During this strange time of social isolation and collective anxiety, I have been trying to focus on the word “delight.” I don’t know about you, but I’ve found it difficult to read anything for more than a couple pages at a time, so Ross Gay’s collection of mini-essays, The Book of Delights, has been a perfect companion.
In each of these 100 delights—that’s what they are, not quite essays, not prose-poems, but delights themselves, tiny gifts —Gay calls attention to something he finds delightful. A random selection of a few chapter titles:
· The High-Five from Strangers
· Writing by Hand
· Nicknames
· “Stay,” by Lisa Loeb
· Public Lying Down
· Judith Irene Gay, Aged Seventy-Six Today!
· Flowers in the Hands of Statues
· Reckless Air Quotes
I am trying to follow Ross Gay’s lead, especially now, as I find my mind so easily slipping into worry, lethargy, frustration. I’m trying to focus on—to be on the lookout for—mundane delights.
This morning, feeling restless and agitated during the third hour of wandering around the quarantined yard with my 14-month old son—as he pointed to every single thing he saw with the endless refrain of “That! That! That!”—I tried to re-frame this endless repetition as form of art. My son’s pointing at that, that, that is not so different, really, from what Ross Gay is doing: challenging me to pay closer attention.
That? A delight?
That! A delight!
PROMPT:
Write a delight of your own, in the spirit of Ross Gay’s essayettes. Gay starts with the particular and then expands his perspective, meditating on what that delight might mean for him, for others, for the social/political reality of the world he inhabits.

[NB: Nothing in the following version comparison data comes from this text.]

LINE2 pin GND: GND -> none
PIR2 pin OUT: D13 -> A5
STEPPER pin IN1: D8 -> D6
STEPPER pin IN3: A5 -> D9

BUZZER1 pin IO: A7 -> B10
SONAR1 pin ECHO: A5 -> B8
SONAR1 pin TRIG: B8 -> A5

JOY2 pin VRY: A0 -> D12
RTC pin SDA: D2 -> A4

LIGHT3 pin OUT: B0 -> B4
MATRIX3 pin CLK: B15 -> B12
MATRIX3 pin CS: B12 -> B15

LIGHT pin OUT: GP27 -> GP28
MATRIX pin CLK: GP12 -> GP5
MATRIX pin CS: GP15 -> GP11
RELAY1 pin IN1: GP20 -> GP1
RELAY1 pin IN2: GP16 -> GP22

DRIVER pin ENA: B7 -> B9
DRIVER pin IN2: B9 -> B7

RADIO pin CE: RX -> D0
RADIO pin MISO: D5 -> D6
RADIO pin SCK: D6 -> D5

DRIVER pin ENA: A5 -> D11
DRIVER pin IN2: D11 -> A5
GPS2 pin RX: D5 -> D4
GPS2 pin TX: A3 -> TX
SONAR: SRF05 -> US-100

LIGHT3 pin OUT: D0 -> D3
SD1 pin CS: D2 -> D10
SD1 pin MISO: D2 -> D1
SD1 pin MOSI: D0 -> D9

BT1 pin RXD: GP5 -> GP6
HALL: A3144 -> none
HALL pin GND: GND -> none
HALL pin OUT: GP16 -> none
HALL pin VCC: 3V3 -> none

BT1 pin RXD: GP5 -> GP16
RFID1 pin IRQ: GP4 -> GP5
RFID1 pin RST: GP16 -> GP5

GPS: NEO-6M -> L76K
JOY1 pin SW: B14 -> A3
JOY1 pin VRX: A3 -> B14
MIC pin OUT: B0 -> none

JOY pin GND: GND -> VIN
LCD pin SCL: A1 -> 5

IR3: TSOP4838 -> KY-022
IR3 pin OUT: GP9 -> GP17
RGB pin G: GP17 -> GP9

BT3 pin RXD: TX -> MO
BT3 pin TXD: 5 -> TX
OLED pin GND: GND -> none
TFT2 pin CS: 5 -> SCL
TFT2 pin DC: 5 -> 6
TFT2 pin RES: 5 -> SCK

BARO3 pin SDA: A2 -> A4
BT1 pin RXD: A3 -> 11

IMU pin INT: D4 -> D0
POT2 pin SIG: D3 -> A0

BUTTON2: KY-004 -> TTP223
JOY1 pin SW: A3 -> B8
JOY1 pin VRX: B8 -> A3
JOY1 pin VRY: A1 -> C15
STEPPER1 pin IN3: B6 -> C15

First, commit to a period of time—perhaps a day, perhaps a week—during which you will notice specific things that unexpectedly delight you. Write them down. You might be delighted by a stranger’s outfit (observed from your six feet of distance), or by something that the HEB clerk says. You might be delighted by a specific gadget in your kitchen, or by the way a particular word feels on your tongue. Try to include at least one delight that you know most people find annoying or distasteful, but that you adore. Write all these delights down. Make a list.
Then, choose at least one delight from your list, and write a mini-essay about it. What is it about this thing—this particular item, phrase, gesture, etc.—that so delights you? What is your sensory experience of it? What memories does it call to mind? What questions does it raise? What might it represent or suggest about you, or about this time of pandemic isolation that we are all experiencing?